6.4.09

Bater nos pequeninos, é tão fácil


Havia aqueles mariolas, todos gabarolas, que espalhavam a sua soberba superioridade entre os demais. Eram maiores que os outros meninos e faziam gala do tamanho para chamarem a si um reino. A brutalidade andava a par com muita ignorância – afinal a ignorância que explicava porque ficavam para trás, juntando-se a uma turma de meninos mais pequenos. Talvez essa ausente inteligência fosse o mote para o terror espalhado entre os pequenotes que, lá do sítio onde se refugiava a sua pequenez, se resignavam aos caprichos do tiranete.


Só que um dia um dos pequenotes, farto dos abusos, trouxe à escola o primo mais velho. Que tinha o dobro do tamanho do gigante, que então deixara de o ser. De repente, a coragem esfumou-se diante da altura do outro, maior que a dele. Expondo toda a sua bravura e coragem física; meteu o rabo entre as pernas diante da altura do outro. Bater nos mais pequenos, lá isso é que era fácil.

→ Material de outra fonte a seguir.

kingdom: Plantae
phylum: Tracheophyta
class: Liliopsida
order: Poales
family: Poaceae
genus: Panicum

Lembrei-me disto ao ver a espectacularidade de uma operação stop montada pela GNR, que interceptou uns autocarros pejados de acnosos adolescentes a caminho de Espanha, excitados com o passeio de finalistas. Por acaso, só mesmo por acaso, naquela altura estavam a passar uns carros da televisão que filmaram tudo. Ai de quem diga que se tratou de uma encenação para inglês ver, pois assim se aprende que vivemos em segurança, resguardados pela diligente guarda republicana; nestes dias de muita sensibilidade à flor da pele entre a gente que governa, nunca se sabe se a dúvida sobre a operação da GNR não é razão de sobra para um processo por difamação.


No rescaldo da operação, a guarda republicana conseguiu apreender um punhado de haxixe que os ganapos tinham emalado para tornar o passeio numa festarola ainda maior. E fez-se gala disto, como se a zelosa GNR houvesse feito uma apreensão de droga daquelas que costumam dar direito à montagem do estamine para saciar os olhos da gente que gosta de tranquilidade e segurança, ali com os montinhos de droga entaramelados com muitas notas de gordo valor e armas e chaves de automóveis de gama alta. Mas não. Foram uns gramas de haxixe, que nem eram para tráfico, só para consumo dos borbulhantes adolescentes em pulgas para montarem a festança assim que desembarcassem na costa espanhola.


Eu vi aquilo, os senhores agentes da guarda republicana em atarefada lida e pose repleta de seriedade, e assentei a poeira das preocupações. A prova da competência estava dada ali, algures numa estrada a caminho da fronteira onde interceptaram os autocarros que transportavam tão perigosos meliantes. E, sinal dos tempos, entalados na reforma os habitualmente patuscos agentes da GNR, barrigudos e de farfalhudo bigode, quando muito ostentando uma quarta classe tirada à martelada. Agora temos agentes mais jovens, sem a face ruborizada pelo bagaço bebido ao pequeno-almoço, que já nem sequer se atropelam (tanto) com a gramática e a sintaxe como os seus antecessores. Gente muito profissional, que nem desvia o olhar das tarefas que lhes competem por estarem diante das câmaras da televisão, tão concentrados se encontram na importantíssima missão de descobrir uns míseros gramas de haxixe. Quem pode o menos decerto é capaz do máximo. O povo que se sossegue. Não há meliantes que resistam à proficiência de uma guarda republicana tão zelosa, tão eficaz, tão espectacular.


Outra vez: não sei se posso, porque isto anda perigoso e o timoneiro da pátria, tão ofendido quando alguém opina em seu desfavor, anda a processar a torto e a direito; não sei se posso especular só para interrogar se não isto não faz parte de uma campanha do bando de ineptos para, comme d'habitude nos ineptos, fazer gala com o acessório e deixar para segundas núpcias o essencial. Desconfio. Por ver as câmaras da televisão por perto. E, já agora que se especula, como terá a eficiente GNR sabido que naqueles autocarros se fazia transportar tão elevada dose de haxixe? Cá vai uma teoria (da conspiração): entre os turistas a caminho da algazarra, um jovem que é filho de um militante da confraria do governo, este último em bicos de pés, ansioso por uma sinecura mais elevada. Esse jovenzinho foi o delator.